## Task requirements
Can you present every line of the entries below as a Markdown table with the columns "Row" and "Line," numbering each row and omitting blank lines?

....

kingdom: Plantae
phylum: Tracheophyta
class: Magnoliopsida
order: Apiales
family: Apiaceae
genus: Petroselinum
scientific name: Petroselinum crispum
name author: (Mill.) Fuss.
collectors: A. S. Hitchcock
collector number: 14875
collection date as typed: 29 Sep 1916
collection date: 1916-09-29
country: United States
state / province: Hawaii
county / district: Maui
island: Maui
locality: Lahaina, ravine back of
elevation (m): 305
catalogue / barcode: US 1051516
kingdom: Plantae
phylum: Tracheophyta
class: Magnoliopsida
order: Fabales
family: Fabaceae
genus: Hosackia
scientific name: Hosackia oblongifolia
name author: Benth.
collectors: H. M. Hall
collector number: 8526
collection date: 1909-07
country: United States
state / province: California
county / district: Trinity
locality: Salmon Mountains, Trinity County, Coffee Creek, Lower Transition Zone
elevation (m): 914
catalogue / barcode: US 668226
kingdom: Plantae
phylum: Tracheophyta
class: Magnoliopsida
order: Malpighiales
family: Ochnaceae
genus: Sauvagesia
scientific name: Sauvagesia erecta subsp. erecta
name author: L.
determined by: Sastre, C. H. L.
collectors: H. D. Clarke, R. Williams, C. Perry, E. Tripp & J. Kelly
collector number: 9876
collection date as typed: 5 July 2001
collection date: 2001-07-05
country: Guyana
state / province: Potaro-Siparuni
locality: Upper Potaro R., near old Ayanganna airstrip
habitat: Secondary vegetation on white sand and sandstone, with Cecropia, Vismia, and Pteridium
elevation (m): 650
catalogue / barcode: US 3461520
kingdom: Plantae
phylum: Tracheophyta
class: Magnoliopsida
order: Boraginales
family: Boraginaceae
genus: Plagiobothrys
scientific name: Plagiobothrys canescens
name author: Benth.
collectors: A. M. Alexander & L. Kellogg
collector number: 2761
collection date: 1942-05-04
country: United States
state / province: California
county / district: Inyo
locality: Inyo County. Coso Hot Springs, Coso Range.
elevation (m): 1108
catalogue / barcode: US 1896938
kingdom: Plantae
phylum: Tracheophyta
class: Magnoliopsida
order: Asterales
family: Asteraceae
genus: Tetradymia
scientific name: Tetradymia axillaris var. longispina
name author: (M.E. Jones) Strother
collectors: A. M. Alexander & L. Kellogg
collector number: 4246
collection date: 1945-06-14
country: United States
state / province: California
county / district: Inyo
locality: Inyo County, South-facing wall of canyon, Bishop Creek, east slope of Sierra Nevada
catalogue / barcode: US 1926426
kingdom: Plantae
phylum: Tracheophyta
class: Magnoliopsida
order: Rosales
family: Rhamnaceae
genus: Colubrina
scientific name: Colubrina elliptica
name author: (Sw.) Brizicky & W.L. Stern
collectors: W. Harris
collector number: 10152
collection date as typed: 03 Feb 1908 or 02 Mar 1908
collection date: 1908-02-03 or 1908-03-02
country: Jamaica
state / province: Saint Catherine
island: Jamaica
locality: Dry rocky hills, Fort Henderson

....

## The solution
| Row | Line |
|---|---|
| 1 | kingdom: Plantae |
| 2 | phylum: Tracheophyta |
| 3 | class: Magnoliopsida |
| 4 | order: Apiales |
| 5 | family: Apiaceae |
| 6 | genus: Petroselinum |
| 7 | scientific name: Petroselinum crispum |
| 8 | name author: (Mill.) Fuss. |
| 9 | collectors: A. S. Hitchcock |
| 10 | collector number: 14875 |
| 11 | collection date as typed: 29 Sep 1916 |
| 12 | collection date: 1916-09-29 |
| 13 | country: United States |
| 14 | state / province: Hawaii |
| 15 | county / district: Maui |
| 16 | island: Maui |
| 17 | locality: Lahaina, ravine back of |
| 18 | elevation (m): 305 |
| 19 | catalogue / barcode: US 1051516 |
| 20 | kingdom: Plantae |
| 21 | phylum: Tracheophyta |
| 22 | class: Magnoliopsida |
| 23 | order: Fabales |
| 24 | family: Fabaceae |
| 25 | genus: Hosackia |
| 26 | scientific name: Hosackia oblongifolia |
| 27 | name author: Benth. |
| 28 | collectors: H. M. Hall |
| 29 | collector number: 8526 |
| 30 | collection date: 1909-07 |
| 31 | country: United States |
| 32 | state / province: California |
| 33 | county / district: Trinity |
| 34 | locality: Salmon Mountains, Trinity County, Coffee Creek, Lower Transition Zone |
| 35 | elevation (m): 914 |
| 36 | catalogue / barcode: US 668226 |
| 37 | kingdom: Plantae |
| 38 | phylum: Tracheophyta |
| 39 | class: Magnoliopsida |
| 40 | order: Malpighiales |
| 41 | family: Ochnaceae |
| 42 | genus: Sauvagesia |
| 43 | scientific name: Sauvagesia erecta subsp. erecta |
| 44 | name author: L. |
| 45 | determined by: Sastre, C. H. L. |
| 46 | collectors: H. D. Clarke, R. Williams, C. Perry, E. Tripp & J. Kelly |
| 47 | collector number: 9876 |
| 48 | collection date as typed: 5 July 2001 |
| 49 | collection date: 2001-07-05 |
| 50 | country: Guyana |
| 51 | state / province: Potaro-Siparuni |
| 52 | locality: Upper Potaro R., near old Ayanganna airstrip |
| 53 | habitat: Secondary vegetation on white sand and sandstone, with Cecropia, Vismia, and Pteridium |
| 54 | elevation (m): 650 |
| 55 | catalogue / barcode: US 3461520 |
| 56 | kingdom: Plantae |
| 57 | phylum: Tracheophyta |
| 58 | class: Magnoliopsida |
| 59 | order: Boraginales |
| 60 | family: Boraginaceae |
| 61 | genus: Plagiobothrys |
| 62 | scientific name: Plagiobothrys canescens |
| 63 | name author: Benth. |
| 64 | collectors: A. M. Alexander & L. Kellogg |
| 65 | collector number: 2761 |
| 66 | collection date: 1942-05-04 |
| 67 | country: United States |
| 68 | state / province: California |
| 69 | county / district: Inyo |
| 70 | locality: Inyo County. Coso Hot Springs, Coso Range. |
| 71 | elevation (m): 1108 |
| 72 | catalogue / barcode: US 1896938 |
| 73 | kingdom: Plantae |
| 74 | phylum: Tracheophyta |
| 75 | class: Magnoliopsida |
| 76 | order: Asterales |
| 77 | family: Asteraceae |
| 78 | genus: Tetradymia |
| 79 | scientific name: Tetradymia axillaris var. longispina |
| 80 | name author: (M.E. Jones) Strother |
| 81 | collectors: A. M. Alexander & L. Kellogg |
| 82 | collector number: 4246 |
| 83 | collection date: 1945-06-14 |
| 84 | country: United States |
| 85 | state / province: California |
| 86 | county / district: Inyo |
| 87 | locality: Inyo County, South-facing wall of canyon, Bishop Creek, east slope of Sierra Nevada |
| 88 | catalogue / barcode: US 1926426 |
| 89 | kingdom: Plantae |
| 90 | phylum: Tracheophyta |
| 91 | class: Magnoliopsida |
| 92 | order: Rosales |
| 93 | family: Rhamnaceae |
| 94 | genus: Colubrina |
| 95 | scientific name: Colubrina elliptica |
| 96 | name author: (Sw.) Brizicky & W.L. Stern |
| 97 | collectors: W. Harris |
| 98 | collector number: 10152 |
| 99 | collection date as typed: 03 Feb 1908 or 02 Mar 1908 |
| 100 | collection date: 1908-02-03 or 1908-03-02 |
| 101 | country: Jamaica |
| 102 | state / province: Saint Catherine |
| 103 | island: Jamaica |
| 104 | locality: Dry rocky hills, Fort Henderson |